Exercise requirements. Reproduce the text of every item below line by line, keeping each character, symbol and line break unchanged.

..........

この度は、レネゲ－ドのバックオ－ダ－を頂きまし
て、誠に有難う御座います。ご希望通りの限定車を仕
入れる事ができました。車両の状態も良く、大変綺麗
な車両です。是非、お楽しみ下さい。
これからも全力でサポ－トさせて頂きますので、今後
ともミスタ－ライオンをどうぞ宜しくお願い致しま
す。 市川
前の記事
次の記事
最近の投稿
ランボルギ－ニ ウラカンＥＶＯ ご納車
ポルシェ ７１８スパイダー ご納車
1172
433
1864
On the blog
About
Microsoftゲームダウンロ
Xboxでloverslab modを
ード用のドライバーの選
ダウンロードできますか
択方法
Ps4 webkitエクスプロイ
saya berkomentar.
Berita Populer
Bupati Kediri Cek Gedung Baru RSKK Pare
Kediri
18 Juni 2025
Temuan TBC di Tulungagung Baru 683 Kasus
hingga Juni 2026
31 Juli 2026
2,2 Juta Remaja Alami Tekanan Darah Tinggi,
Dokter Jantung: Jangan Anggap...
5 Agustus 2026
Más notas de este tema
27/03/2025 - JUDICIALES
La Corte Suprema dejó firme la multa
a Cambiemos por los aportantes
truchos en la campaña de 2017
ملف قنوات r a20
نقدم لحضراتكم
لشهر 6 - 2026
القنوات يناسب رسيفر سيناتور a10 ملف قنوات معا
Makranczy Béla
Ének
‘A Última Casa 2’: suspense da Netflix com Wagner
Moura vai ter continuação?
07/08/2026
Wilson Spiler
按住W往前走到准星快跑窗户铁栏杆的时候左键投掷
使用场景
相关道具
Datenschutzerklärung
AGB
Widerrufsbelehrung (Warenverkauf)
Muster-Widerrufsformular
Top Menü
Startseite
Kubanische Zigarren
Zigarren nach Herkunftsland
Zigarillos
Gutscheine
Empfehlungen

..........

Response area.
この度は、レネゲ－ドのバックオ－ダ－を頂きまし
て、誠に有難う御座います。ご希望通りの限定車を仕
入れる事ができました。車両の状態も良く、大変綺麗
な車両です。是非、お楽しみ下さい。
これからも全力でサポ－トさせて頂きますので、今後
ともミスタ－ライオンをどうぞ宜しくお願い致しま
す。 市川
前の記事
次の記事
最近の投稿
ランボルギ－ニ ウラカンＥＶＯ ご納車
ポルシェ ７１８スパイダー ご納車
1172
433
1864
On the blog
About
Microsoftゲームダウンロ
Xboxでloverslab modを
ード用のドライバーの選
ダウンロードできますか
択方法
Ps4 webkitエクスプロイ
saya berkomentar.
Berita Populer
Bupati Kediri Cek Gedung Baru RSKK Pare
Kediri
18 Juni 2025
Temuan TBC di Tulungagung Baru 683 Kasus
hingga Juni 2026
31 Juli 2026
2,2 Juta Remaja Alami Tekanan Darah Tinggi,
Dokter Jantung: Jangan Anggap...
5 Agustus 2026
Más notas de este tema
27/03/2025 - JUDICIALES
La Corte Suprema dejó firme la multa
a Cambiemos por los aportantes
truchos en la campaña de 2017
ملف قنوات r a20
نقدم لحضراتكم
لشهر 6 - 2026
القنوات يناسب رسيفر سيناتور a10 ملف قنوات معا
Makranczy Béla
Ének
‘A Última Casa 2’: suspense da Netflix com Wagner
Moura vai ter continuação?
07/08/2026
Wilson Spiler
按住W往前走到准星快跑窗户铁栏杆的时候左键投掷
使用场景
相关道具
Datenschutzerklärung
AGB
Widerrufsbelehrung (Warenverkauf)
Muster-Widerrufsformular
Top Menü
Startseite
Kubanische Zigarren
Zigarren nach Herkunftsland
Zigarillos
Gutscheine
Empfehlungen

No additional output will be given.